What you are asked to do:
The listing below holds pictures; exclude them. Return exactly the lines from the one with "540 503 3721" through the one with "654 248 1609".

Source information:
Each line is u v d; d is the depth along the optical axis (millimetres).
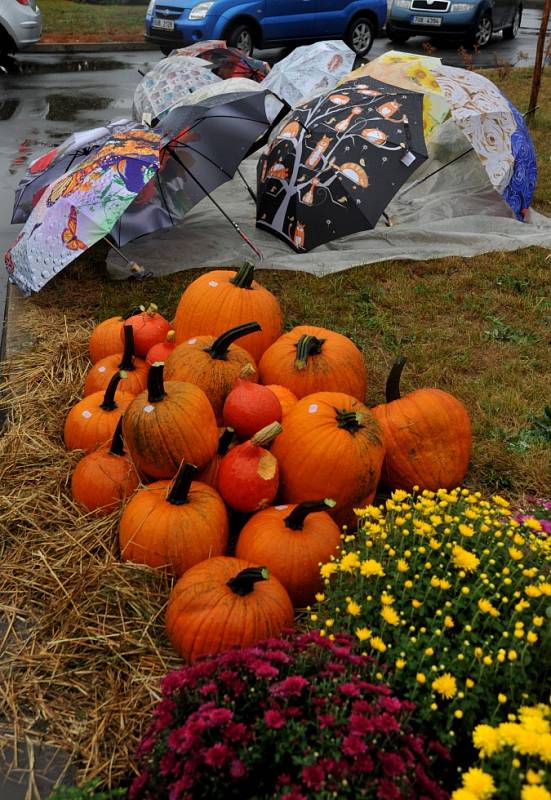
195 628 2676
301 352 3740
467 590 2432
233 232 7262
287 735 2021
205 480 3412
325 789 1895
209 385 3600
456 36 17234
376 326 5633
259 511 3215
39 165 6863
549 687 2346
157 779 2061
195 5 14461
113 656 2811
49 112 12141
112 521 3393
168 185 6566
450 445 3631
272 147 6730
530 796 1699
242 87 6234
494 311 5891
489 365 5094
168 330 4453
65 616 2961
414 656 2305
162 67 8898
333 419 3334
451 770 2207
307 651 2279
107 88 14008
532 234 7121
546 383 4859
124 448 3557
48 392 4652
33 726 2582
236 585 2699
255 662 2135
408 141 6195
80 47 18172
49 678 2736
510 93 13000
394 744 1995
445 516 2818
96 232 5484
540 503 3721
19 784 2391
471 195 7910
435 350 5270
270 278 6449
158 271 6590
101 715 2600
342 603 2533
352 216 6113
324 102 6664
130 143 5938
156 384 3244
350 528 3465
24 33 15211
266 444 3359
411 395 3715
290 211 6422
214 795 1993
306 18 15547
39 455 3906
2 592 3113
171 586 3061
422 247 6910
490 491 3906
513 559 2604
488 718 2242
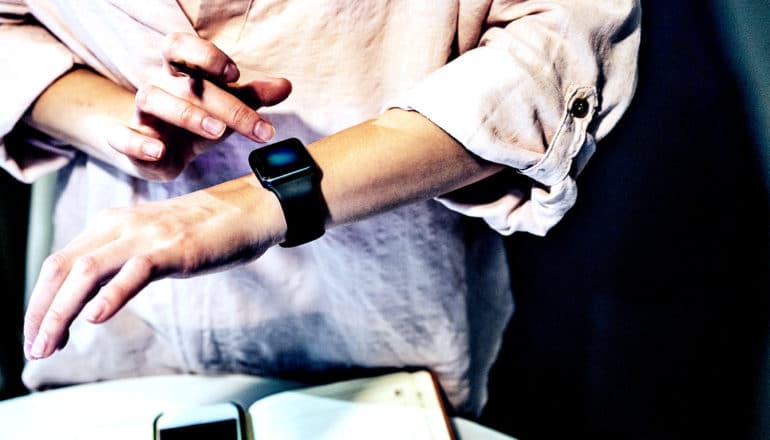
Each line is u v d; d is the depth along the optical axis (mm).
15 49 902
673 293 1581
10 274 1210
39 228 1162
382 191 789
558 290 1728
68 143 918
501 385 1729
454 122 788
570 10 799
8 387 1207
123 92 895
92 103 881
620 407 1624
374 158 782
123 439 974
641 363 1619
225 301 1019
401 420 978
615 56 836
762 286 1405
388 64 873
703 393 1521
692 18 1479
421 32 846
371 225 938
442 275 1002
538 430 1676
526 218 875
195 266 727
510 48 800
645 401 1590
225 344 1057
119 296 687
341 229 938
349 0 821
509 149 800
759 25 1255
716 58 1449
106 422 1010
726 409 1479
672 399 1553
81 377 1098
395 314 1019
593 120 840
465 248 1023
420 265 982
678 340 1562
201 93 763
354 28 839
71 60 910
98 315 679
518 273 1762
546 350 1732
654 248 1609
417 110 802
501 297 1152
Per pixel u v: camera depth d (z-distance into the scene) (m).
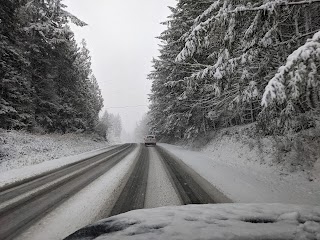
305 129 9.34
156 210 3.82
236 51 9.41
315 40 5.66
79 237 2.80
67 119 26.41
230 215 3.41
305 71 5.61
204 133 21.70
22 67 17.94
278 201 5.46
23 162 10.86
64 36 21.38
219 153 15.24
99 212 4.60
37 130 20.81
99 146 25.44
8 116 17.11
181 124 23.42
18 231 3.76
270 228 2.86
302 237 2.61
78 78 30.66
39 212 4.60
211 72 8.38
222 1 7.77
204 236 2.63
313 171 7.52
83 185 6.75
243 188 6.56
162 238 2.59
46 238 3.53
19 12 15.91
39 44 20.94
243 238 2.60
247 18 7.30
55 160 12.26
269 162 9.69
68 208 4.82
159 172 8.80
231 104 11.21
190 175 8.27
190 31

Solution to this task:
540 503 3721
19 784 2391
471 195 7910
435 350 5270
270 278 6449
158 271 6590
101 715 2600
342 603 2533
352 216 6113
324 102 6664
130 143 5938
156 384 3244
350 528 3465
24 33 15211
266 444 3359
411 395 3715
290 211 6422
214 795 1993
306 18 15547
39 455 3906
2 592 3113
171 586 3061
422 247 6910
490 491 3906
513 559 2604
488 718 2242
Each line is u v d; d is the depth along the optical axis (mm).
15 49 902
673 293 1581
10 274 1210
39 228 1162
382 191 789
558 290 1728
68 143 918
501 385 1729
454 122 788
570 10 799
8 387 1207
123 92 895
92 103 881
620 407 1624
374 158 782
123 439 974
641 363 1619
225 301 1019
401 420 978
615 56 836
762 286 1405
388 64 873
703 393 1521
692 18 1479
421 32 846
371 225 938
442 275 1002
538 430 1676
526 218 875
195 266 727
510 48 800
645 401 1590
225 344 1057
119 296 687
341 229 938
349 0 821
509 149 800
759 25 1255
716 58 1449
106 422 1010
726 409 1479
672 399 1553
81 377 1098
395 314 1019
593 120 840
465 248 1023
420 265 982
678 340 1562
201 93 763
354 28 839
71 60 910
98 315 679
518 273 1762
546 350 1732
654 248 1609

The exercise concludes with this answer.